### What to do
If a line in the records below contains "With", copy that line.

### Records from a data source

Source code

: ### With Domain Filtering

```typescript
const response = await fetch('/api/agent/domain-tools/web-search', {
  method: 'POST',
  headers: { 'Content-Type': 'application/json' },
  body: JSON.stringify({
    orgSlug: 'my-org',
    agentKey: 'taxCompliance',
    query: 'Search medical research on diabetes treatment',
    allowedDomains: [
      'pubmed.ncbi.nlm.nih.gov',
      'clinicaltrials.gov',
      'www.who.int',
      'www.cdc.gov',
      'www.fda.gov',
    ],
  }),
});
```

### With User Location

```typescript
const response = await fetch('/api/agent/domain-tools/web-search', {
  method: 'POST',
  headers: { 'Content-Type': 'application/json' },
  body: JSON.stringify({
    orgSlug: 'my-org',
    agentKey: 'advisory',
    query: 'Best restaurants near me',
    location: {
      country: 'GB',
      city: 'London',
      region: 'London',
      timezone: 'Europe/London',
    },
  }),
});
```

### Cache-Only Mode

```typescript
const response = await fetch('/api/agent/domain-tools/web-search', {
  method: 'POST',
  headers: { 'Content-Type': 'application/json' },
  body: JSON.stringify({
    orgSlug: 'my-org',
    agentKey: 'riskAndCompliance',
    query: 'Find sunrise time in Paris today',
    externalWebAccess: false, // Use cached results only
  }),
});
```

### Answer to this exercise
: ### With Domain Filtering
### With User Location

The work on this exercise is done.